Sn‐Alloy Foil Electrode with Mechanical Prelithiation: Full‐Cell Performance up to 200 Cycles

Abstract Self‐supporting Sn foil is a promising high‐volumetric‐capacity anode for lithium ion batteries (LIBs), but it suffers from low initial Coulombic efficiency (ICE). Here, mechanical prelithiation is adopted to improve ICE, and it is found that Sn foils with coarser grains are prone to cause electrode damage. To mitigate damage and prepare thinner lithiated electrodes, 3Ag0.5Cu96.5Sn foil is used that has more refined grains (5–10 µm) instead of Sn (50–100 µm), where the abundant grain boundaries (GBs) offer more sliding systems to release stress and reduce deep fractures.
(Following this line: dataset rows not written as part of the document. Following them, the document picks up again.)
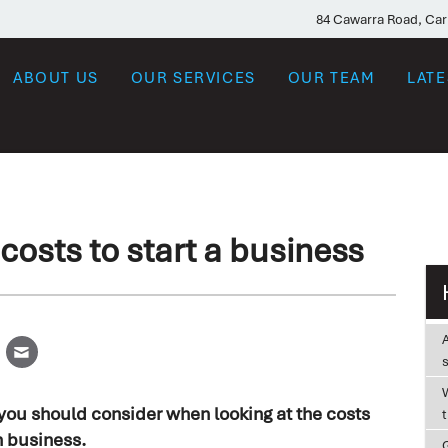
84 Cawarra Road, Ca
ABOUT US
OUR SERVICES
OUR TEAM
LAT
costs to start a business
W
 you should consider when looking at the costs
n business.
Thus, the thickness of Li x 3Ag0.5Cu96.5Sn can be reduced to 50 µm, compared to 100 µm Li x Sn. When the foils contact open air, the Sn‐Li‐O(H) products are more stable than Li‐O(H), thus Li x 3Ag0.5Cu96.5Sn shows outstanding air stability. The as‐prepared 50 µm foil anode achieves stable 200 cycles in LiFePO 4 //Li x 3Ag0.5Cu96.5Sn full cell (≈2.65 mAh cm −2 ) and the capacity retention is 95%. Even at 5C, the capacity of Li x 3Ag0.5Cu96.5Sn is still up to ≈1.8 mAh cm −2 . The cycle life of NCM523//Li x 3Ag0.5Cu96.5Sn full cell exceeds that of NCM523//Li. Furthermore, 70 µm Li x 3Ag0.5Cu96.5Sn is used as double‐sided anode for a 3 cm × 2.8 cm pouch cell and its actual volumetric capacity density is 674 mAh cm −3 after 50 cycles.